DAWN
it must be about as hard as forgetting your best friend
Dawn doesn’t know everything about how her parents met, but she knows that it involved being stolen away to Carnage’s lair and being kept there and tortured for an indeterminate amount of time. Her mother had chosen the path of fire, and her father had chosen ice. They were tortured simultaneously yet separated, the dark god pushing a number of horses to their very limits and even further - just for fun. Some of them had made it out fine, but others, like her parents, had been permanently traumatized.

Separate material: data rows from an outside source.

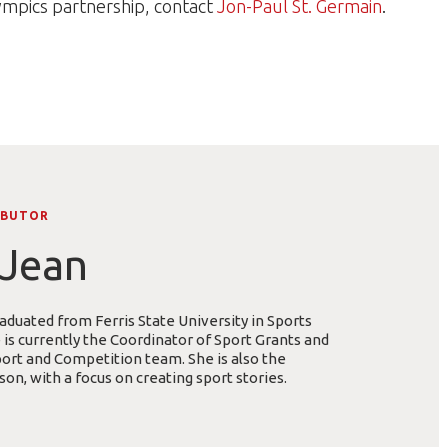
ympics partnership, contact
Jon-Paul St. Germain
.
IBUTOR
Jean
duated from Ferris State University in Sports
s currently the Coordinator of Sport Grants and
ort and Competition team. She is also the
on, with a focus on creating sport stories.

Cress had told her that Ledger had been locked in a cell near hers, and it was the pain in his screams that had emboldened her to seek him out years later. Years later. Not days, or weeks, or months, but years. Cress had wanted to speak to another who had gone through the things she experienced, but it took her years to gather the strength to find him. And to think, in Dawn’s eyes, Cress was the mightiest of warriors - the most fearless golden woman. Cress was a dragoness lacking only in physical armor.
Back in the present, she sees the flicker of recognition in the stranger’s eyes as he turns towards her and her words fail as her mother’s name crosses his lips.
Does she look so much like her mother?
His confusion is quickly replaced by kindness, but Dawn still finds herself unable to speak. Ledger. This is her father - the man that Cress had told warm stories about. She had spoken highly of his kindness and his old soul, and though the pair had not spent a long time together - he had never even known she had been pregnant - Cress had never forgotten her one-time lover. Maybe, in a different universe, they would have been happy together. Maybe.
She wonders if he feels the same way about his shifting that she does - that she is different in that form, and that the bear seems to take over pieces of her that she has a hard time regaining control of. A part of her misses that loss of control, and the feeling of digging sharp claws into the beaches of the Cove, but yet another part of her knows that she gave it up for good reason - to learn to be strong without it. But she never learned to be strong again after Cress’s death; no, she had taken the stripping of her magicks and returned home to Tephra and didn’t look back.
Will he be able to give her insight?
Finally she speaks, tears in her eyes as she thinks of her mother. “My mother’s name was Cress,” she offers in return to his awkward greeting, her smile beginning to fade. “My name is Dawn.” Knowing that the best thing to do is just get on with it, she surges forward, praying to not trip over the words: “I think you’re my father.”